Pilots, Senators criticize air and rail security
(Reuters circulated the following story by Deborah Charles on March 10.)
WASHINGTON, D.C. -- A pilot group gave the U.S. government failing grades on Thursday on measures from screening airport employees to defending planes from missiles, despite large amounts of money spent after the Sept. 11, 2001, attacks.
The government's efforts on another mode of transport -- rails -- also came under attack by Democratic lawmakers who said security was underfunded and incomplete one year after deadly train bombings in Madrid.
The Coalition of Airline Pilots Association gave "F" grades to the government in screening employees and cargo, high-tech credentialing of crew members, self-defense training for crew and the plan for countering shoulder-fired missiles.
"This is not a very pretty report card and the American public should be very concerned," said Jon Safley, president of the trade group. "Our government has yet to fill gaps we as pilots see as we continue to fly the American public day in and day out.
The group's Aviation Security Report Card gave the federal government average to failing grades in over a dozen subject areas. There were two bright spots: bag screening and reinforcing cockpit doors on commercial airplanes.

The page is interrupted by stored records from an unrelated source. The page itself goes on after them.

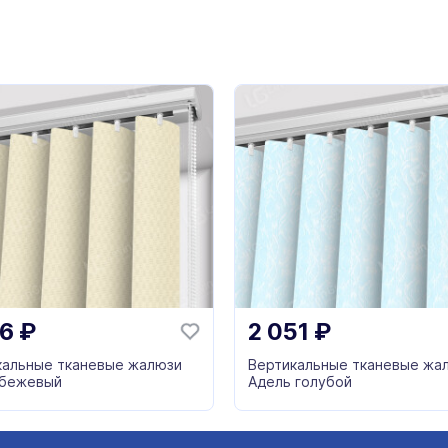
06
₽
2 051
₽
кальные тканевые жалюзи
Вертикальные тканевые жа
 бежевый
Адель голубой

In a separate news conference, three Democratic senators blasted the Bush administration for failing to properly secure the nation's railways, one year after al Qaeda bombed Madrid trains and killed 191 people.
"Quite frankly nothing has been learned by this administration based on what happened in Madrid," said Delaware Sen. Joseph Biden. "This is a disaster waiting to happen.
Biden and U.S. Sens. Chuck Schumer of New York and Tom Carper of Delaware said more money needed to be dedicated to rail security. They said since Sept. 11, 2001, the administration has spent $24 billion to boost aviation security but had invested less than $450 million on passenger rail security.
"Terrorists ... know we're doing a lot on air security, so the next time they want to hurt somebody they're going to look at the rails," said Schumer. "They did it in Madrid."
But the pilots said even though large amounts of money had been spent on aviation security since Sept. 11, 2001, hijack attacks, there were still gaping holes.
Transportation Security Administration officials did not return calls seeking comment on the pilots' report card or the senators' criticism of rail security.
The pilots' group said that while screening of airline passengers and their bags had improved since Sept. 11, screening of ramp employees and cargo was still lacking.
"This is a glaring deficiency that could easily allow a terrorist to place bombs or weapons aboard one of our airplanes," Safley said.
"One level of security must apply to protect the American public," said Safley, whose group represents about 22,000 pilots from American Airlines, United Parcel Service, Southwest Airlines and AirTran Airways .
Perimeter security of airports was inconsistent around the country, he said. Airplanes are vulnerable to shoulder-fired missile attacks and the government has done little to respond to the threat, Safley said.
The Department of Homeland Security is studying how to adapt anti-missile technology to commercial airliners.
The pilots' group cited poor sharing of information on potential threats to aircraft and said airlines did not share the crucial information with their captains because the government had not mandated it.
"Today I personally challenge the TSA to fix this problem," said Safley. "This is clearly a no-brainer.